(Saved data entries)
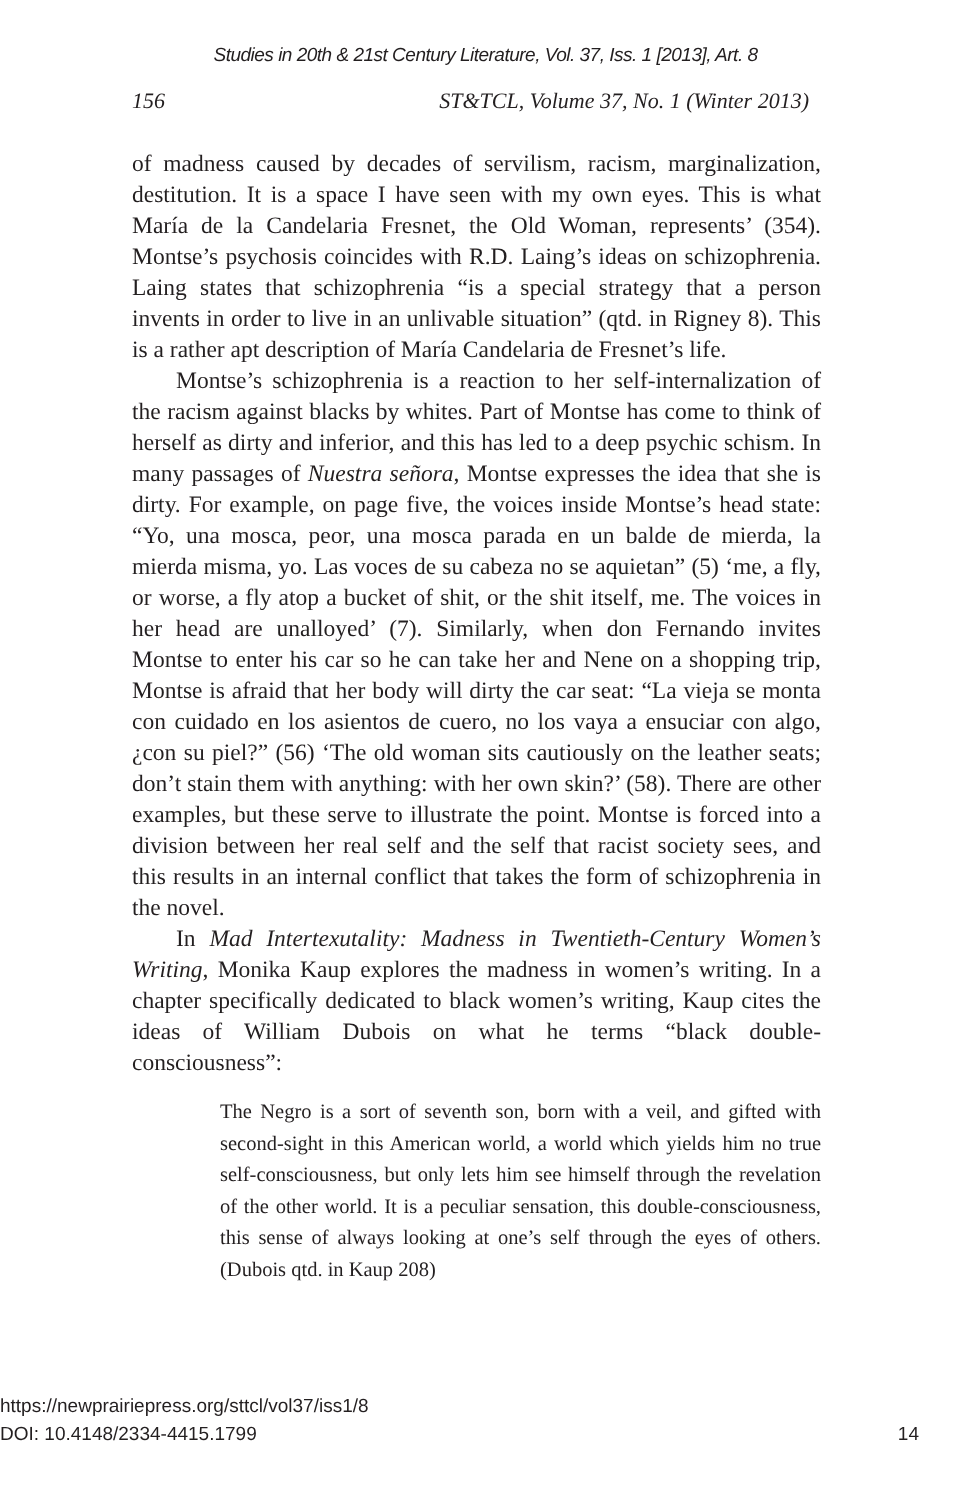Studies in 20th & 21st Century Literature, Vol. 37, Iss. 1 [2013], Art. 8
156 ST&TCL, Volume 37, No. 1 (Winter 2013)
of madness caused by decades of servilism, racism, marginalization, destitution. It is a space I have seen with my own eyes. This is what María de la Candelaria Fresnet, the Old Woman, represents’ (354). Montse’s psychosis coincides with R.D. Laing’s ideas on schizophrenia. Laing states that schizophrenia “is a special strategy that a person invents in order to live in an unlivable situation” (qtd. in Rigney 8). This is a rather apt description of María Candelaria de Fresnet’s life.
Montse’s schizophrenia is a reaction to her self-internalization of the racism against blacks by whites. Part of Montse has come to think of herself as dirty and inferior, and this has led to a deep psychic schism. In many passages of Nuestra señora, Montse expresses the idea that she is dirty. For example, on page five, the voices inside Montse’s head state: “Yo, una mosca, peor, una mosca parada en un balde de mierda, la mierda misma, yo. Las voces de su cabeza no se aquietan” (5) ‘me, a fly, or worse, a fly atop a bucket of shit, or the shit itself, me. The voices in her head are unalloyed’ (7). Similarly, when don Fernando invites Montse to enter his car so he can take her and Nene on a shopping trip, Montse is afraid that her body will dirty the car seat: “La vieja se monta con cuidado en los asientos de cuero, no los vaya a ensuciar con algo, ¿con su piel?” (56) ‘The old woman sits cautiously on the leather seats; don’t stain them with anything: with her own skin?’ (58). There are other examples, but these serve to illustrate the point. Montse is forced into a division between her real self and the self that racist society sees, and this results in an internal conflict that takes the form of schizophrenia in the novel.
In Mad Intertexutality: Madness in Twentieth-Century Women’s Writing, Monika Kaup explores the madness in women’s writing. In a chapter specifically dedicated to black women’s writing, Kaup cites the ideas of William Dubois on what he terms “black double-consciousness”:
The Negro is a sort of seventh son, born with a veil, and gifted with second-sight in this American world, a world which yields him no true self-consciousness, but only lets him see himself through the revelation of the other world. It is a peculiar sensation, this double-consciousness, this sense of always looking at one’s self through the eyes of others. (Dubois qtd. in Kaup 208)
https://newprairiepress.org/sttcl/vol37/iss1/8
DOI: 10.4148/2334-4415.1799
14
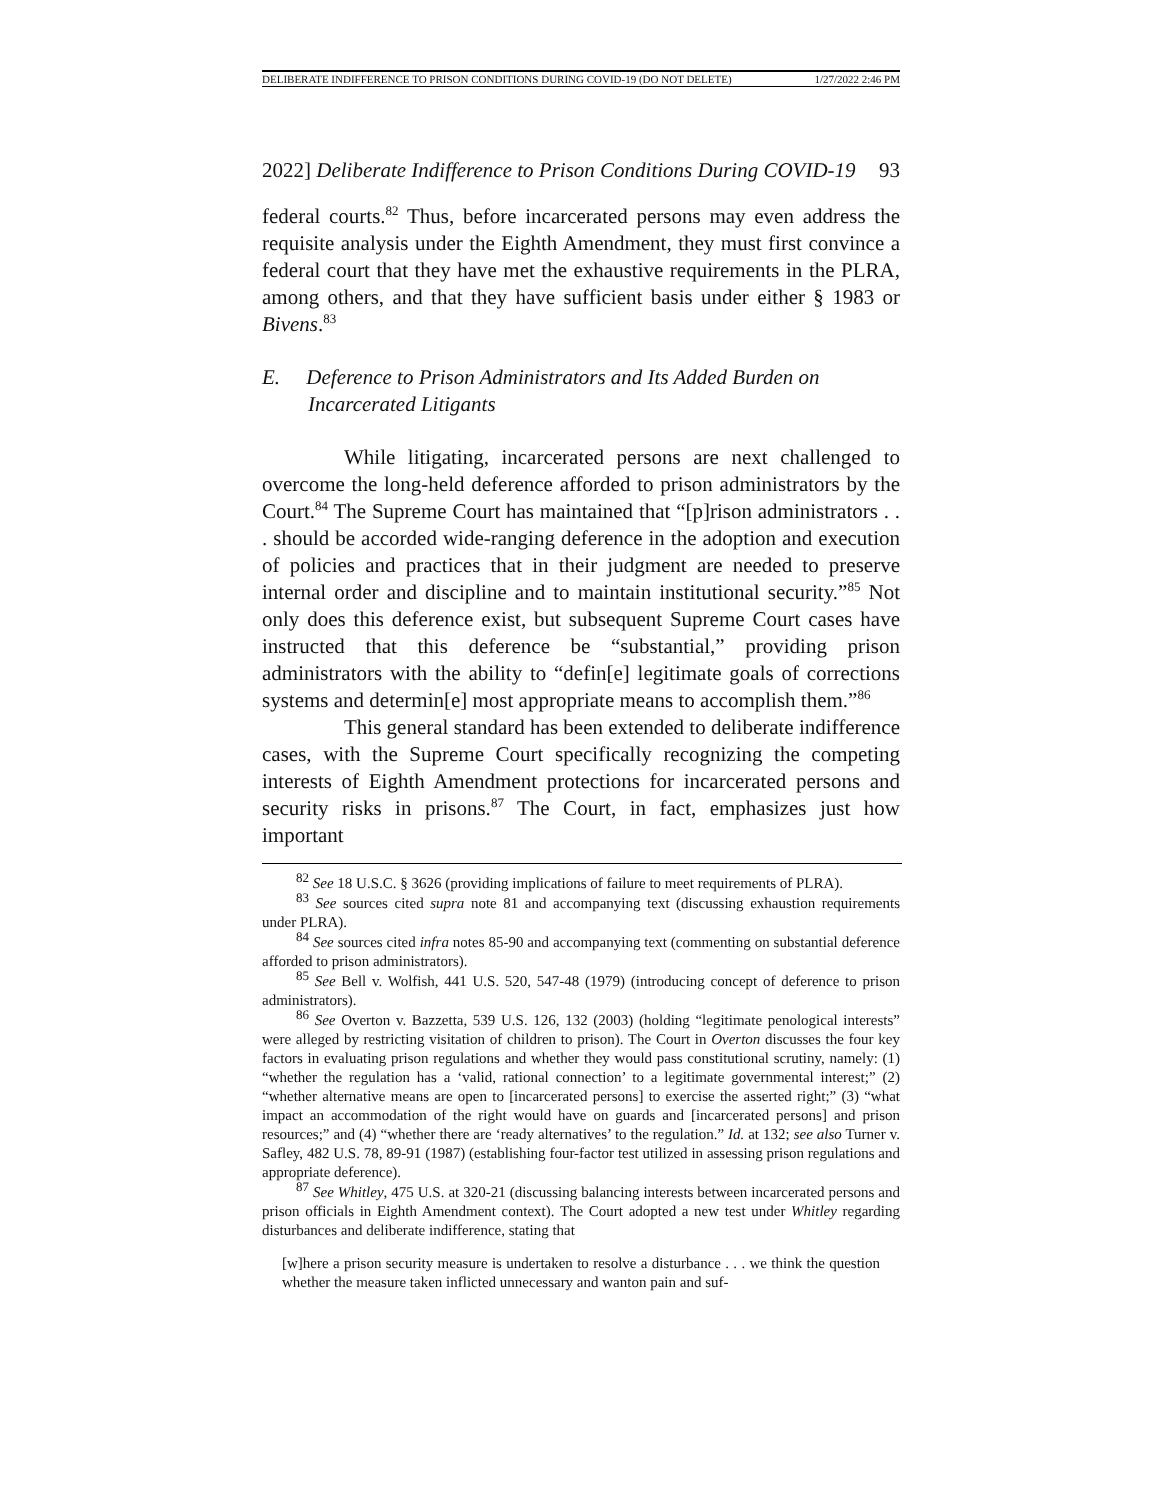DELIBERATE INDIFFERENCE TO PRISON CONDITIONS DURING COVID-19 (DO NOT DELETE) 1/27/2022 2:46 PM
2022] Deliberate Indifference to Prison Conditions During COVID-19 93
federal courts.<sup>82</sup> Thus, before incarcerated persons may even address the requisite analysis under the Eighth Amendment, they must first convince a federal court that they have met the exhaustive requirements in the PLRA, among others, and that they have sufficient basis under either § 1983 or Bivens.<sup>83</sup>
E. Deference to Prison Administrators and Its Added Burden on Incarcerated Litigants
While litigating, incarcerated persons are next challenged to overcome the long-held deference afforded to prison administrators by the Court.<sup>84</sup> The Supreme Court has maintained that “[p]rison administrators . . . should be accorded wide-ranging deference in the adoption and execution of policies and practices that in their judgment are needed to preserve internal order and discipline and to maintain institutional security.”<sup>85</sup> Not only does this deference exist, but subsequent Supreme Court cases have instructed that this deference be “substantial,” providing prison administrators with the ability to “defin[e] legitimate goals of corrections systems and determin[e] most appropriate means to accomplish them.”<sup>86</sup>
This general standard has been extended to deliberate indifference cases, with the Supreme Court specifically recognizing the competing interests of Eighth Amendment protections for incarcerated persons and security risks in prisons.<sup>87</sup> The Court, in fact, emphasizes just how important
<sup>82</sup> See 18 U.S.C. § 3626 (providing implications of failure to meet requirements of PLRA).
<sup>83</sup> See sources cited supra note 81 and accompanying text (discussing exhaustion requirements under PLRA).
<sup>84</sup> See sources cited infra notes 85-90 and accompanying text (commenting on substantial deference afforded to prison administrators).
<sup>85</sup> See Bell v. Wolfish, 441 U.S. 520, 547-48 (1979) (introducing concept of deference to prison administrators).
<sup>86</sup> See Overton v. Bazzetta, 539 U.S. 126, 132 (2003) (holding “legitimate penological interests” were alleged by restricting visitation of children to prison). The Court in Overton discusses the four key factors in evaluating prison regulations and whether they would pass constitutional scrutiny, namely: (1) “whether the regulation has a ‘valid, rational connection’ to a legitimate governmental interest;” (2) “whether alternative means are open to [incarcerated persons] to exercise the asserted right;” (3) “what impact an accommodation of the right would have on guards and [incarcerated persons] and prison resources;” and (4) “whether there are ‘ready alternatives’ to the regulation.” Id. at 132; see also Turner v. Safley, 482 U.S. 78, 89-91 (1987) (establishing four-factor test utilized in assessing prison regulations and appropriate deference).
<sup>87</sup> See Whitley, 475 U.S. at 320-21 (discussing balancing interests between incarcerated persons and prison officials in Eighth Amendment context). The Court adopted a new test under Whitley regarding disturbances and deliberate indifference, stating that
[w]here a prison security measure is undertaken to resolve a disturbance . . . we think the question whether the measure taken inflicted unnecessary and wanton pain and suf-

What the exercise asks
Among the lines above, some may include the string "double"; state how many, and nothing more.

Result below
2